Habituellement, les multiples interventions de l’Etat dans la vie des gens et les nombreuses interdictions qu’il édicte sont expliquées par lui par la nécessité de protéger certaines personnes contre les agissements des autres.
En quelque sorte, il part de l’idée que, comme le disait Hobbes, ” l’homme est un loup pour l’homme ” et qu’il revient à ceux qui exercent le pouvoir de protéger ceux qui leur paraissent être les victimes. Mais il arrive de plus en plus souvent que des comportements soient interdits, non pas parce qu’ils pourraient nuire aux autres, mais même lorsque leur seule victime pourrait être celui même qui les commet.
Les exemples sont nombreux, à tout le moins depuis que le Code de la route oblige les motocyclistes à porter un casque, et, plus tard, les automobilistes à porter une ceinture de sécurité. Dans les deux cas, il est clair que la loi ne vise qu’à protéger les personnes contre elles-mêmes. Il s’agit, dans les deux cas, de mesures de protection, dont l’efficacité n’est pas réellement discutable. Il est évident qu’un motocycliste portant un casque court moins de risques de mourir ou d’être blessé lors d’un accident que s’il n’en porte pas. Dans l’immense majorité des cas, la ceinture de sécurité a aussi cet effet protecteur. Mais cela ne résout pas le problème de principe : est-il justifié de prononcer des amendes à l’égard de personnes qui ne causent aucun trouble aux autres et prennent seulement un risque dont elles seraient les uniques victimes possibles ?

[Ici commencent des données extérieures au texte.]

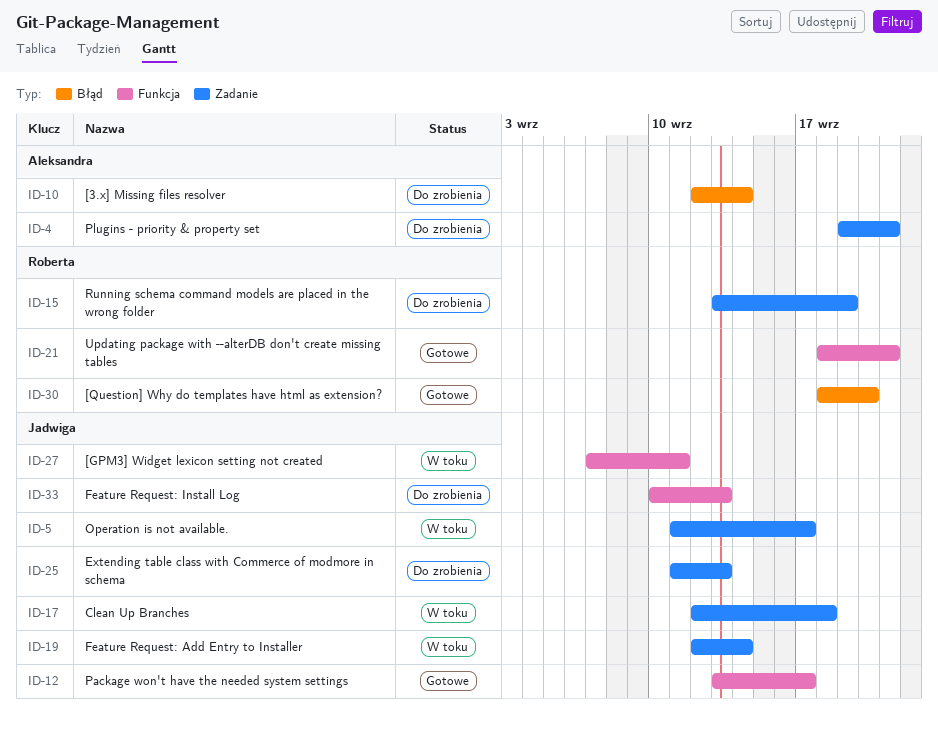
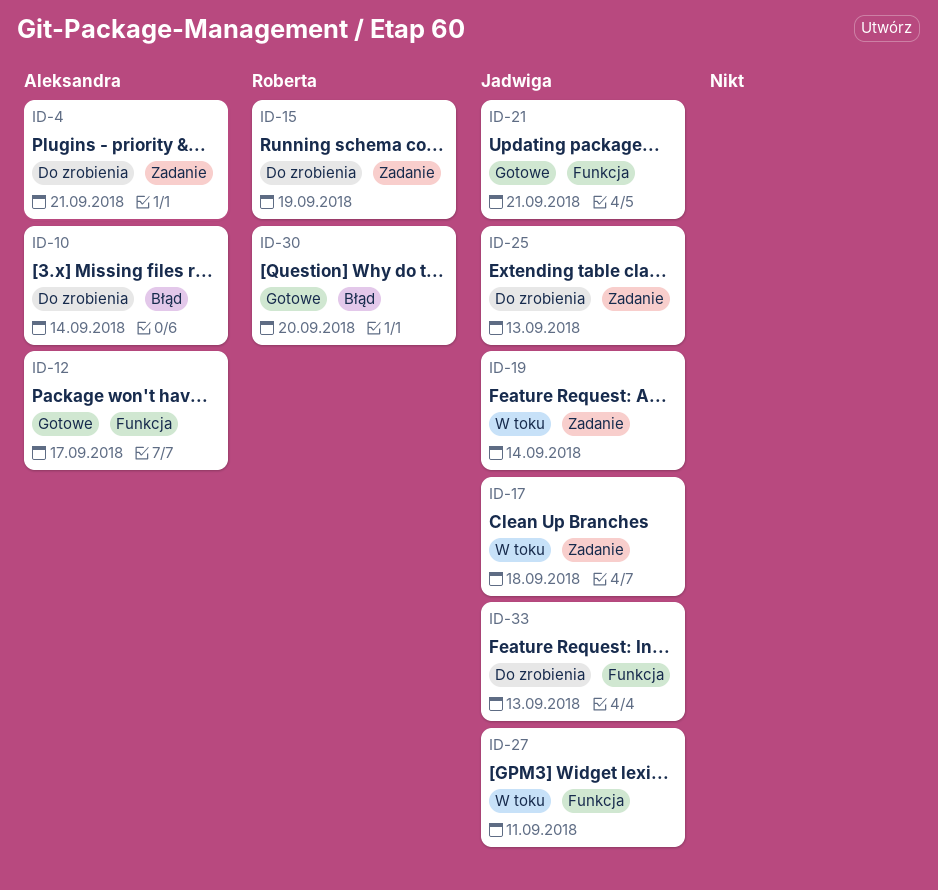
ID-5: present -> none
ID-12, owner: Jadwiga -> Aleksandra
ID-21, owner: Roberta -> Jadwiga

On a parfois cherché à invoquer le prétexte que des accidents pourraient coûter cher à la sécurité sociale. Les cyniques pourraient répondre qu’en cas de décès, ce n’est assurément pas le cas puisque cet événement met fin à toute obligation de payer les pensions. Mais, là encore, ce n’est pas là que réside la question. Affirmer que l’on peut interdire tout comportement impliquant un risque, simplement parce qu’il pourrait impliquer un coût pour l’Etat, revient à faire de la sécurité sociale un système liberticide, qui permettrait au pouvoir d’interdire de multiples comportements, simplement parce qu’ils comportent un risque de coût pour les pouvoirs publics. Le régime alimentaire de chacun pourrait, par exemple, être ainsi rendu obligatoire pour des raisons de santé. Ce dernier exemple n’est pas aussi absurde qu’il pourrait paraître, puisqu’aujourd’hui, on envisage de plus en plus des mesures empêchant les fabricants de produits alimentaires d’intégrer des quantités de sucre, de sel ou d’autres substances, pour des motifs de santé publique. Cela veut dire que déjà aujourd’hui, l’Etat prétend s’immiscer dans ce que chacun boit ou mange.
On voit donc ici que la question de savoir si l’Etat peut nous obliger à respecter des règles qui ne visent à protéger que notre vie ou notre santé, est particulièrement importante sur le plan des principes. Elle l’est d’abord parce qu’elle laisse entendre que nos élus et les fonctionnaires qui travaillent sur leurs instructions sont a priori des gens plus compétents que nous-mêmes pour savoir ce que nous devons faire, pour notre sécurité ou notre santé. Mais même au-delà de cette question, il faut se demander si, même lorsque l’efficacité des mesures éditées est incontestable, il est légitime d’obliger les personnes à adopter un comportement choisi par l’Etat, simplement parce qu’il comporte moins de risques.
Si l’on veut éviter que nos gouvernants fassent tous les choix pour nous, continuent à multiplier les interdictions et les obligations, il faut répondre, sur le plan des principes, que le rôle de l’Etat ne doit jamais être d’entraver la volonté individuelle lorsque celle-ci ne compromet aucun droit d’autres personnes. Cela veut dire qu’aucune sanction ne devrait exister contre ceux qui font le choix, délibéré ou irrationnel, de se mettre eux-mêmes en danger, sur le court ou le long terme, parce que leur vie leur appartient. C’est notamment pour cela qu’il faut cesser d’interdire la consommation de toutes substances, en ce compris des stupéfiants, par des personnes majeures. Elles commettent sans doute l’erreur de faire un mauvais choix ou de se laisser aller à une dépendance, mais cela fait partie de leur liberté, même si cela, parfois, compromet leur intégrité physique.
L’Etat ne doit être ni un père, ni une mère et les citoyens doivent être pleinement maîtres de leur corps. Comme le disait Benjamin Constant, il est grand temps que l’Etat se contente d’être juste ; nous pouvons nous charger nous-mêmes d’être heureux.